## Supplied passage
During all this repair process, Bev has been talking to the owner’s wife who can speak a little English and to her daughter, about 10 years old. The daughter has been taking English in school and is very eager to put her lessons to use. She asks to look inside the RV and Bev obliges. She is in awe and gushes to her mother about the RV. Later on she returns with her cousins and asks if they can all look inside. This time the daughter gives the tour, pointing out “bedroom”, “bathroom”, etc in English. Then she suddenly sees my radio controlled airplane hanging from the bedroom ceiling and exclaims “avion” to her cousins. They are all excited to be able to look around.

I tell Pedro that we are leaving early in the morning and ask him what we owe for the two days. Wisely he offers US$15 and I give him 180 pesos. I could have suggested zero but considering the damage was done while off of his property, I can understand his point. From my perspective, his is partially responsible for not having his gate open and for having a misleading sign. If he had asked for full rate, I would have flatly refused.

It turns out that Pedro and his wife Susan also own a restaurant down the road towards the city. We opt to eat out and try out their restaurant. As we enter, we are greeted than none other than the daughter, who is gushing over us. She is so excited to see us and use her English. We both enjoy our meals in the lovely restaurant and we are the only customers. The food was excellent and inexpensive. I am sure this is their low season, as there would be no way they could keep a nice place going for long.

Friday, December 4, 2009

Dec 4 Ups & Downs and a Real Downer


Ciudad Victoria sits at an elevation of about 900’ but just to the west the hills blend into mountains. Our day starts out 9C at about 9 AM. The planned route will take us on Hwy 126, by-passing a section of Hwy 110, which looks on the map as a really squiggly line, with a few switch-backs thrown in. We climb up the mountains in the morning mist and rain, trying to get a view of what should be spectacular…if only we could see it.


Up we climb to about 3600’ and the mountains open up into a wide, mostly flat valley. As we descend into the valley, we enter whole new weather system, sunny and warmer at about 18C.

Entering a tunnel

Down into the valley. Sunshine ahead!


There doesn’t seem to be much in the way of industry or farming here. In some spots, there are roadside vendors selling dried snake skins and some sort of animal skins. Who would ever buy this stuff is beyond me.

Nice view of some flat-topped mesas.







We are surrounded by mountains.


By 10:45 AM we are climbing back up towards 3600’ again and the temp drops down to 12C. We stop at a Pemex  to fill up at 7.7 pesos per liter, equivalent to about 68 cents Canadian. Fuel mileage is holding at 7.1 US mpg, which we consider very good considering the mountain climbs we have done.

We turn onto Hwy 57 about 120 km from San Luis Potosi, our first 4 lane divided highway since being in Mexico. In San Luis Potosi,, we take the north east ring road, by-passing the city centre, to get to our campground in Mexquitic. This road is terrible…tope after tope of various shapes and sizes. At times we would hit topes that were spaced exactly the length of our wheelbase. You have to come to a near stop and crawl over the topes. It makes for very slow progress. Combined with the ups of the topes, there are potholes too. By the time we are able to turn off the ring road and onto Hwy 49, we have just about had it.

## Supplied data
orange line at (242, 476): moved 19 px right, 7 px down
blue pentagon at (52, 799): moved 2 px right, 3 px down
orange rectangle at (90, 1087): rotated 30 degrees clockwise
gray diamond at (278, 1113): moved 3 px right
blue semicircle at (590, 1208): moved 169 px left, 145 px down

...

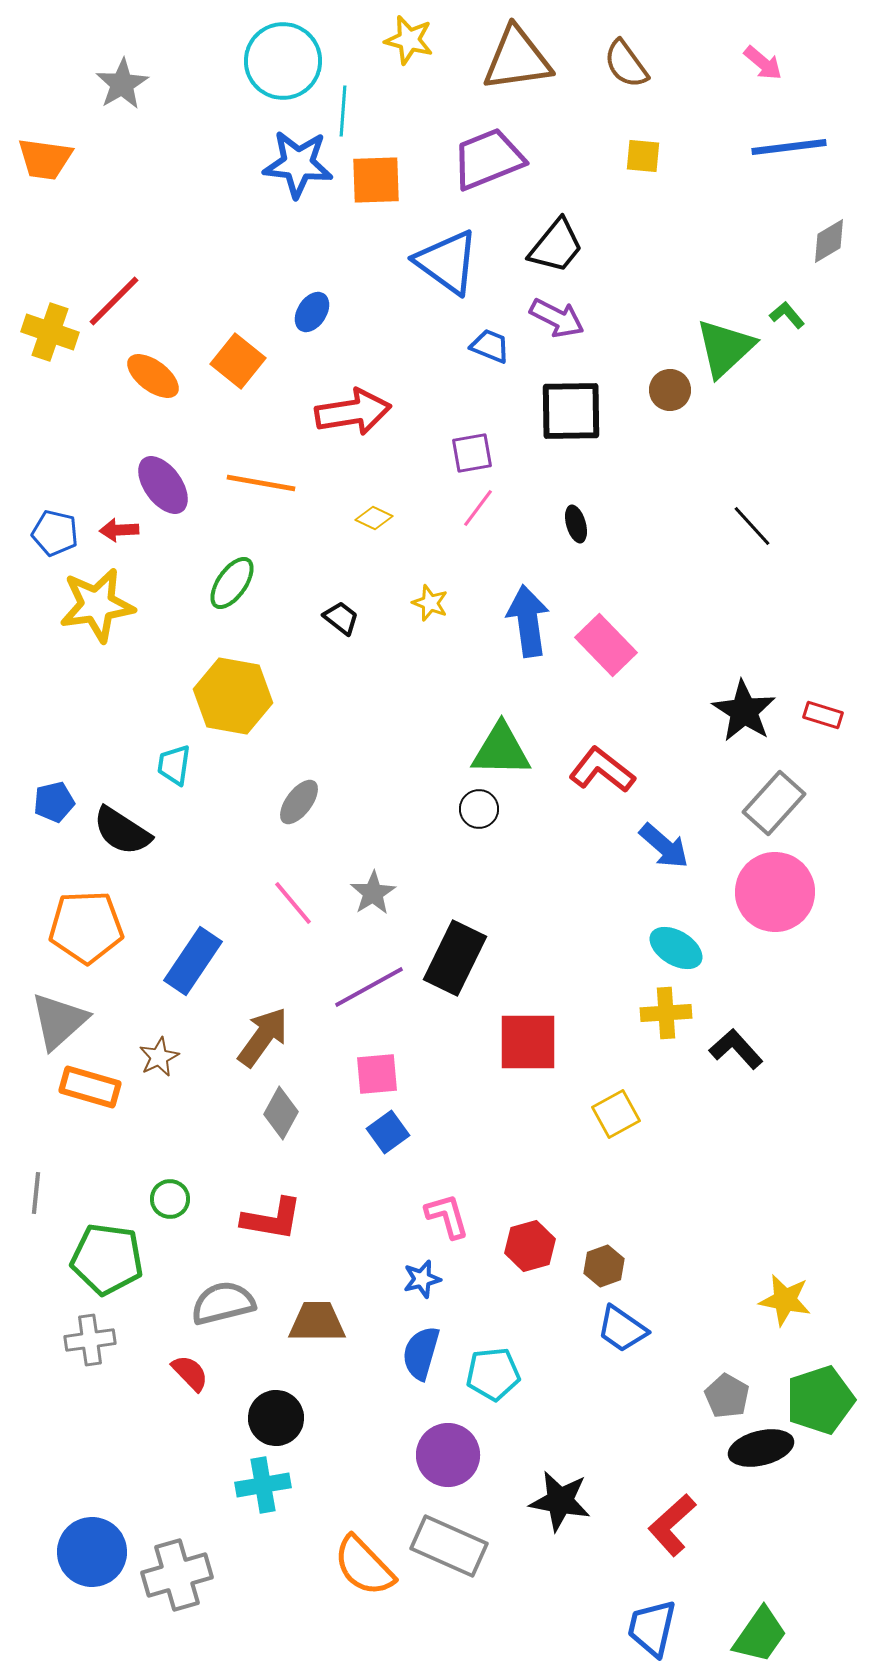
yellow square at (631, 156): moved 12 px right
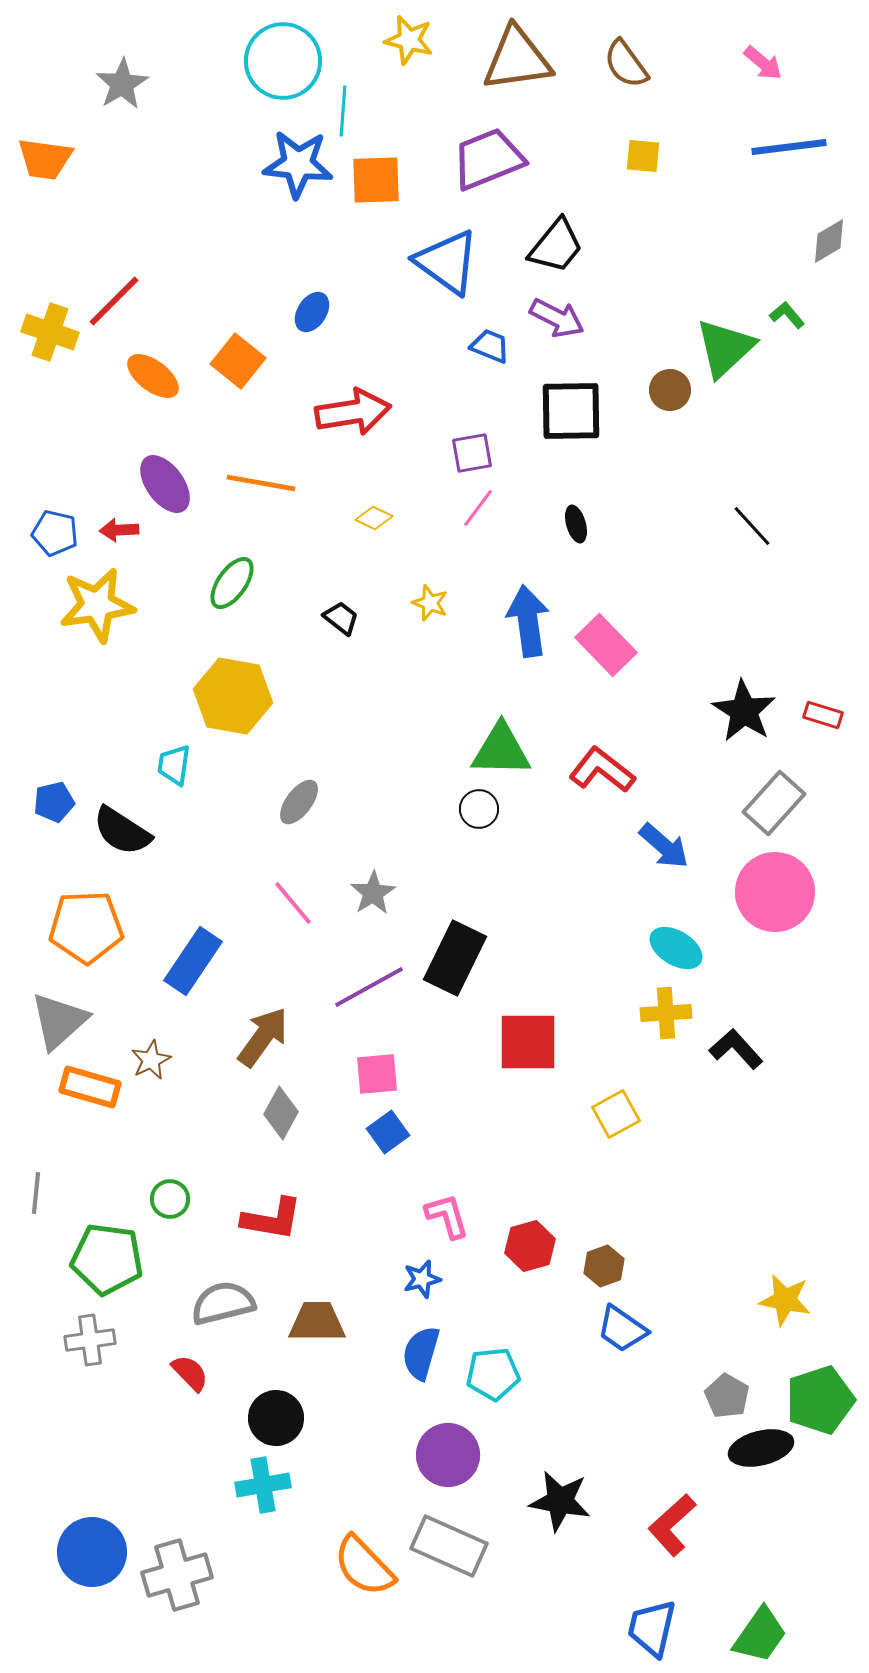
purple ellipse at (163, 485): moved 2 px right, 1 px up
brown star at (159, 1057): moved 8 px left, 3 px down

## To-do list
1. In the travel journal, retype everything from "There doesn’t seem" down to "is beyond me.".
2. Condense the paragraph of the travel journal that begins "By 10:45 AM we are climbing" into a short bulleted list that keeps its main facts.

## Answer set
1.
There doesn’t seem to be much in the way of industry or farming here. In some spots, there are roadside vendors selling dried snake skins and some sort of animal skins. Who would ever buy this stuff is beyond me.

2.
- By 10:45 AM, the climb back up toward 3600’ begins and the temperature drops to 12C.
- Fuel bought at a Pemex costs 7.7 pesos per liter, about 68 cents Canadian.
- Fuel mileage holds at 7.1 US mpg, considered very good given the mountain climbs.